**EXERCISES TO COMPLETE**
A - In the passage on On Holding AG, what Price-to-Earnings ratio is given for the company?
B - Summarize the passage on On Holding AG in two sentences.
C - Proceed with the passage on On Holding AG's valuation, continuing it after its last sentence.
GIVEN PASSAGE section start
On Holding AG, headquartered in Zurich, develops and distributes high-performance sports products and employs 2,353 people. The company went public on September 15, 2021.
Based on our analysis, On Holding AG has received an overvalued rating of 1 out of 5 stars from Cashu. Several key financial ratios reveal that, despite some strong performances, the company's valuations are significantly higher than industry averages, suggesting a potential overvaluation in the market.
The Price-to-Earnings (PE) Ratio for On Holding AG stands at 63.29, vastly exceeding the sector average of 15.61. A high PE ratio indicates that investors are paying much more for each dollar of earnings compared to peers, which may signal an inflated stock price.
Furthermore, the Price-to-Book (PB) Ratio is reported at 10.25, compared to the sector average of 1.97. This ratio reflects the market's valuation of the company's net assets. A substantially higher PB ratio suggests that investors are valuing the company's stock much higher than its book value, which can be a warning sign of overvaluation.
GIVEN PASSAGE section end
DATA SECTION section start
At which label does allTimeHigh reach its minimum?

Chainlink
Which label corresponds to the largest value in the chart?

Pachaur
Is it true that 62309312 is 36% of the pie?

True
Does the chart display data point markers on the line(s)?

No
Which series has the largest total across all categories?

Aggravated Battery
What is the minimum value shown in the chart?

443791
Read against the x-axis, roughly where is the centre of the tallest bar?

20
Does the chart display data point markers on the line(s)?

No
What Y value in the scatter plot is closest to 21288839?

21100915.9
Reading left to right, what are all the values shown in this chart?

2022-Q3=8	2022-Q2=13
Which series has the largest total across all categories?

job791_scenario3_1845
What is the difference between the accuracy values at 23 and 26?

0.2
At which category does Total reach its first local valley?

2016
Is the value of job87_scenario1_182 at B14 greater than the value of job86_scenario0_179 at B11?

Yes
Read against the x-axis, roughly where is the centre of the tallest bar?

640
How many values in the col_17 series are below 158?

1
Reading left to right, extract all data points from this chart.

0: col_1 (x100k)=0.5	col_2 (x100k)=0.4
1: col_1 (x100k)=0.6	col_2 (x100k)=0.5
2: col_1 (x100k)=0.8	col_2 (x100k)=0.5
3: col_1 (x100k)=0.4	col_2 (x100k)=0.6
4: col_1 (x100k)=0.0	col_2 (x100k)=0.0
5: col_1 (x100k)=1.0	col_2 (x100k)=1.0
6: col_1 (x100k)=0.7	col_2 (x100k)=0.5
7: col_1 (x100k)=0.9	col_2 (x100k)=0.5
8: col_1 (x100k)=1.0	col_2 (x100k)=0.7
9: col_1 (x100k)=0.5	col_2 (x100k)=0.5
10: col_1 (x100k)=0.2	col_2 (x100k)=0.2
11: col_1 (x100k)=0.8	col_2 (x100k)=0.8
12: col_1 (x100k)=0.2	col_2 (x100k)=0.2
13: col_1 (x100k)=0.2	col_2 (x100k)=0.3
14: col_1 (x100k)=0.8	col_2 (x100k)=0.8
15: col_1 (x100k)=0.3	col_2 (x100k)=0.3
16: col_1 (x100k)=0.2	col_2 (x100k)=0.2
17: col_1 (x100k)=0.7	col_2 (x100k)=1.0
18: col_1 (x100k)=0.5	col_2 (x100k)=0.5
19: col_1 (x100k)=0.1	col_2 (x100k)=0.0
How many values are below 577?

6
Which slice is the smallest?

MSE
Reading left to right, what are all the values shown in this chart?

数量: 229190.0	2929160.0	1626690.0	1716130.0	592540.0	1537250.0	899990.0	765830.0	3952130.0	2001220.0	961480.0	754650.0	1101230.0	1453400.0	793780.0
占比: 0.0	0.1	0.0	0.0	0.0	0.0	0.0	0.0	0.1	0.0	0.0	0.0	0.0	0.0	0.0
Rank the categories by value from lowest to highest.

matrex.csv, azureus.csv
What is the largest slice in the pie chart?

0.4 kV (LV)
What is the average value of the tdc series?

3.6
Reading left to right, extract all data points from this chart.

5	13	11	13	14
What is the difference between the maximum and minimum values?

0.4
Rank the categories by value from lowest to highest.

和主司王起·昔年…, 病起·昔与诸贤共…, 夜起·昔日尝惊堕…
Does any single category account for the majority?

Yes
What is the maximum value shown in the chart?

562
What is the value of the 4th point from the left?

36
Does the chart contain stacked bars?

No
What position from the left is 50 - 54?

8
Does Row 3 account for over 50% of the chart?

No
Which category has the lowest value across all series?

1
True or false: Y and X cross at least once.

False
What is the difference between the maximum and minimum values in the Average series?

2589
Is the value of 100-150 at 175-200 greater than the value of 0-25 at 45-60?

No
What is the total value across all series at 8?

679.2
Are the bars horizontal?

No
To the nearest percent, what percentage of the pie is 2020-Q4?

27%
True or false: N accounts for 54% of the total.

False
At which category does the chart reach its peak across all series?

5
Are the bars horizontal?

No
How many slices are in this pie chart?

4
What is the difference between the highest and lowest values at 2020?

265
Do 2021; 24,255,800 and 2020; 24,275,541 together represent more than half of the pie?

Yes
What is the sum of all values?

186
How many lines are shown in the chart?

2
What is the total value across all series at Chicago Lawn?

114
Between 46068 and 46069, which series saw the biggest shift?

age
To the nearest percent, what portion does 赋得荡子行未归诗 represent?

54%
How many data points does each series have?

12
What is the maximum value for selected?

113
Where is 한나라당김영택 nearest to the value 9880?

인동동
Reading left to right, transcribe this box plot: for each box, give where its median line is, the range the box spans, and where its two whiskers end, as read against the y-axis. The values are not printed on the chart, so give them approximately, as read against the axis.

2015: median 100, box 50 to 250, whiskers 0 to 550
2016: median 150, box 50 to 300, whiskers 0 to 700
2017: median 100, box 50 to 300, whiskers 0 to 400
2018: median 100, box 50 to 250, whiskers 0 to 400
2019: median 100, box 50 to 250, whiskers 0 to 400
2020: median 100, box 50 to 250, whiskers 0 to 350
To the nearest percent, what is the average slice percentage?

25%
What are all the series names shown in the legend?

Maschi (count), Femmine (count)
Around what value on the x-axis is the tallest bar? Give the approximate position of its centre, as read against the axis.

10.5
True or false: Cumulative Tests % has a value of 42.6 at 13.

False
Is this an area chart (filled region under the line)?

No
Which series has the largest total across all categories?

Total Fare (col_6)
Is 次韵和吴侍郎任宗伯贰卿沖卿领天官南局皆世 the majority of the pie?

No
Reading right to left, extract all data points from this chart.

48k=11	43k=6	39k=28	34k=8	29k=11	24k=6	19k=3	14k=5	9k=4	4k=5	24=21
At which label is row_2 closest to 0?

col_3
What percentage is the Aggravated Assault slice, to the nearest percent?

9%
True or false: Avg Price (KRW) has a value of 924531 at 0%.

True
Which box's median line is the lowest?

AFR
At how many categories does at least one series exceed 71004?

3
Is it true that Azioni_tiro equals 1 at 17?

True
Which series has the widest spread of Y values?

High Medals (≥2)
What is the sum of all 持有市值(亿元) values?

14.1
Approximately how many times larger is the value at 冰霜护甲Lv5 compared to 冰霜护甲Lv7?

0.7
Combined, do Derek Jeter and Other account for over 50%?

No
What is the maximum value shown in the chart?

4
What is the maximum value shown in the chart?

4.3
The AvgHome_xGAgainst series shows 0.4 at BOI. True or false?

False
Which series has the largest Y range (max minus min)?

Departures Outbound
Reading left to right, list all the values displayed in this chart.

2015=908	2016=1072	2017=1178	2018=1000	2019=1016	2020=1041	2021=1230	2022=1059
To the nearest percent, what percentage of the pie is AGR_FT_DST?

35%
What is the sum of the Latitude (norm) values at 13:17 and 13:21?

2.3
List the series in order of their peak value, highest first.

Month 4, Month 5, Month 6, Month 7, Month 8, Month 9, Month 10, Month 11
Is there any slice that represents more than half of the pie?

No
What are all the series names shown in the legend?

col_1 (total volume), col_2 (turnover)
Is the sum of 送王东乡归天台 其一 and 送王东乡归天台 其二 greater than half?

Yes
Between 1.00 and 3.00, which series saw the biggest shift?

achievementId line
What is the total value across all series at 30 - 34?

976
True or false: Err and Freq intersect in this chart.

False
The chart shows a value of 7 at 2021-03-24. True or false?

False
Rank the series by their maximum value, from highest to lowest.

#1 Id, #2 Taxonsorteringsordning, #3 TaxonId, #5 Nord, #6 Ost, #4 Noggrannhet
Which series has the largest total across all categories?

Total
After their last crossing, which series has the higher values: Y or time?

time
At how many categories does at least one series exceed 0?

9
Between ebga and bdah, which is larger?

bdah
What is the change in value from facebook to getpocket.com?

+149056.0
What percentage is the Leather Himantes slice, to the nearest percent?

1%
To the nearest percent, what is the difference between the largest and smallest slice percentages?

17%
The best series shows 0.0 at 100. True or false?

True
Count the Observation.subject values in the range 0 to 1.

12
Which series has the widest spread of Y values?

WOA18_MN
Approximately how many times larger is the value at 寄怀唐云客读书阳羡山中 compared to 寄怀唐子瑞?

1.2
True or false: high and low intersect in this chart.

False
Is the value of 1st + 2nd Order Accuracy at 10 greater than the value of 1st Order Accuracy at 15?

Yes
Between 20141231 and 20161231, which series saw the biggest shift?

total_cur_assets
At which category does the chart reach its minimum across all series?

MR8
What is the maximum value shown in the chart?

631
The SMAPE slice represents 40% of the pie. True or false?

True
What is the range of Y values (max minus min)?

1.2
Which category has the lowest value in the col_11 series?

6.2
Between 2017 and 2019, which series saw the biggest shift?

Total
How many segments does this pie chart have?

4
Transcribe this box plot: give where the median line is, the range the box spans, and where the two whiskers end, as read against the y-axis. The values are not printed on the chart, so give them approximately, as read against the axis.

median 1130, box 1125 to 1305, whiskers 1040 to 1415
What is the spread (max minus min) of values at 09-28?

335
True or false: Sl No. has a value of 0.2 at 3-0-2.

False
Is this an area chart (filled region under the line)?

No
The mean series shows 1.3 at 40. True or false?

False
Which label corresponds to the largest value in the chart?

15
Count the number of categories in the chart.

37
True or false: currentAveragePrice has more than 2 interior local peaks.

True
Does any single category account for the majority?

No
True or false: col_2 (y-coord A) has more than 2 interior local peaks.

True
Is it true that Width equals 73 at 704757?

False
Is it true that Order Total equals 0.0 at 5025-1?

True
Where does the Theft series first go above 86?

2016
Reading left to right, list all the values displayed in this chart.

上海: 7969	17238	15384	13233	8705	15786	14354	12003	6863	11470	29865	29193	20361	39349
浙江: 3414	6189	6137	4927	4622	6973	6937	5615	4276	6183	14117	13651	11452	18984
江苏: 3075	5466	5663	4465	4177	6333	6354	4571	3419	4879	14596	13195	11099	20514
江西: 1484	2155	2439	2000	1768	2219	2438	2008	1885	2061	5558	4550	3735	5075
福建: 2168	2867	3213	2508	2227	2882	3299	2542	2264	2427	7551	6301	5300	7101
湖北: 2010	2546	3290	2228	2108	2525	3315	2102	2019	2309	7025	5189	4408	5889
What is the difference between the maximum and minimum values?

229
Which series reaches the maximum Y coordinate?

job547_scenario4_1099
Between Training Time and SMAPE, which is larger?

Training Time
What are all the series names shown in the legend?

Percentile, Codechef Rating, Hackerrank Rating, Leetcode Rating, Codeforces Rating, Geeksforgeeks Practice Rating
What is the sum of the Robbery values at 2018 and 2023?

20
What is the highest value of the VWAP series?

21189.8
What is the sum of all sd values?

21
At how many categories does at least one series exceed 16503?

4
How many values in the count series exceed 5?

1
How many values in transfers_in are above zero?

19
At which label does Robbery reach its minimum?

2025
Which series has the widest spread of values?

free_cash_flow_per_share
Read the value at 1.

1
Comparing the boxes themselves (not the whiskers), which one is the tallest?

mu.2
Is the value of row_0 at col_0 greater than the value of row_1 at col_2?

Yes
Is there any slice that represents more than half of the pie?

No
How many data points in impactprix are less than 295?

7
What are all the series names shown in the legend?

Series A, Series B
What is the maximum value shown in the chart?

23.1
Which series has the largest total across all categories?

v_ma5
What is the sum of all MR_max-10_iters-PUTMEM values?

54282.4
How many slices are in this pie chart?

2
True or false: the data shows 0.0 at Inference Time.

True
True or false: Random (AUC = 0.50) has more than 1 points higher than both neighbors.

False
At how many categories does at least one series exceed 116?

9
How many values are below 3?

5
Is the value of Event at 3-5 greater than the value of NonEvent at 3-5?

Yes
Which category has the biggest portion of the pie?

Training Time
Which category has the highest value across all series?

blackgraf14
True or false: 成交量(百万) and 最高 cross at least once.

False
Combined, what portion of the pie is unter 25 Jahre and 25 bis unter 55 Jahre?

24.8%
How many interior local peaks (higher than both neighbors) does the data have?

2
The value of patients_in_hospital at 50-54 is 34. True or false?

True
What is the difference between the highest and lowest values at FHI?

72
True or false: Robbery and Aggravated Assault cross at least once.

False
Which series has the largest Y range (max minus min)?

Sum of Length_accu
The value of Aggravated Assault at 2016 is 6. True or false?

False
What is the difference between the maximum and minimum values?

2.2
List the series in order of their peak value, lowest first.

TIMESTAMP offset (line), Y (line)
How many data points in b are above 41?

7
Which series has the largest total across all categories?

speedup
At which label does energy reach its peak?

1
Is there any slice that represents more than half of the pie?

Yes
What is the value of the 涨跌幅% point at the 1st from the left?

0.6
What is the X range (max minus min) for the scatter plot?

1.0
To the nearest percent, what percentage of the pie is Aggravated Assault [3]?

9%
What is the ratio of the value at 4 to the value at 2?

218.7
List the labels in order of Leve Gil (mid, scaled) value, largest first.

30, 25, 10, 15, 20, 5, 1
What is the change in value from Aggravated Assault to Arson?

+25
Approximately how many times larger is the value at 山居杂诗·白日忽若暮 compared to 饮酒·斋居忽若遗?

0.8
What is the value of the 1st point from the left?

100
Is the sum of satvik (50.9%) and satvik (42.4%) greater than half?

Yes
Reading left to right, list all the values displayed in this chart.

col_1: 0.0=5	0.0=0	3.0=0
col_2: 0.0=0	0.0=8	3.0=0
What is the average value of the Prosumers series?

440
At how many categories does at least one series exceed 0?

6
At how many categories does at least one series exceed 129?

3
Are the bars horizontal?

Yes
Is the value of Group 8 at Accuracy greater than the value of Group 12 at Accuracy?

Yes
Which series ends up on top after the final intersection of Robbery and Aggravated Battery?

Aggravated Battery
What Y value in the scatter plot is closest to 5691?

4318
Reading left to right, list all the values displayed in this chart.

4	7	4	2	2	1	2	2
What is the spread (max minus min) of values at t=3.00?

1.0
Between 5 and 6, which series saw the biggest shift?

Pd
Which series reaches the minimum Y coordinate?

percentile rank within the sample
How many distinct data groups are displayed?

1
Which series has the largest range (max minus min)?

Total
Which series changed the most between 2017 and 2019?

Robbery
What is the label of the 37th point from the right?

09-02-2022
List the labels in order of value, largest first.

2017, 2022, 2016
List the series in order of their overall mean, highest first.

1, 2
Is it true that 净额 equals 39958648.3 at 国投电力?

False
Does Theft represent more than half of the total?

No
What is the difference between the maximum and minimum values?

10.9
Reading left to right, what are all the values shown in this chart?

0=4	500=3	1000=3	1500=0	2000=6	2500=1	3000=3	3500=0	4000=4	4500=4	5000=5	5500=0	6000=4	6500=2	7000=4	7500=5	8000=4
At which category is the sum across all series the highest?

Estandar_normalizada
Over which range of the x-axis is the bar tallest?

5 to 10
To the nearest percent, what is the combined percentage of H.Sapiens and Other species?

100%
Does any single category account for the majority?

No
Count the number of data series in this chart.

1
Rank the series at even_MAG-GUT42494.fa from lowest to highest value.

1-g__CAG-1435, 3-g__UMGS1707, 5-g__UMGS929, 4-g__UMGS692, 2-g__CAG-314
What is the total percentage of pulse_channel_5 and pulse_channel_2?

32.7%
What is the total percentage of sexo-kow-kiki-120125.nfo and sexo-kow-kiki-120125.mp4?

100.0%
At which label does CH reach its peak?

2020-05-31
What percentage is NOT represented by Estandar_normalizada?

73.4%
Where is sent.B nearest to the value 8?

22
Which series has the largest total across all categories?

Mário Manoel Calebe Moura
DATA SECTION section end
**TASK-BY-TASK RESULTS**
A - 63.29

B - On Holding AG is a Zurich-based developer and distributor of high-performance sports products with 2,353 employees, and it went public on September 15, 2021. Cashu gives it an overvalued rating of 1 out of 5 stars because its Price-to-Earnings ratio of 63.29 and Price-to-Book ratio of 10.25 are far above the sector averages of 15.61 and 1.97.

C -
While On Holding AG boasts a strong Net Profit Margin of 10.44, significantly higher than the sector's 0.09, this metric alone does not justify the premium valuation. Similarly, the company's Return on Equity (ROE) is 17.39 versus the sector's 1.09, and the Return on Assets (ROA) is 10.18 compared to the sector's -0.10. While these figures indicate effective management and operational efficiency, they are not sufficient to warrant the elevated PE and PB ratios.
In summary, the substantial disparity in valuation ratios compared to industry standards suggests that On Holding AG may be overvalued in the current market.
This is not a comprehensive overview of our valuation, and should not be viewed as financial advice. Always do your own research before considering an investment.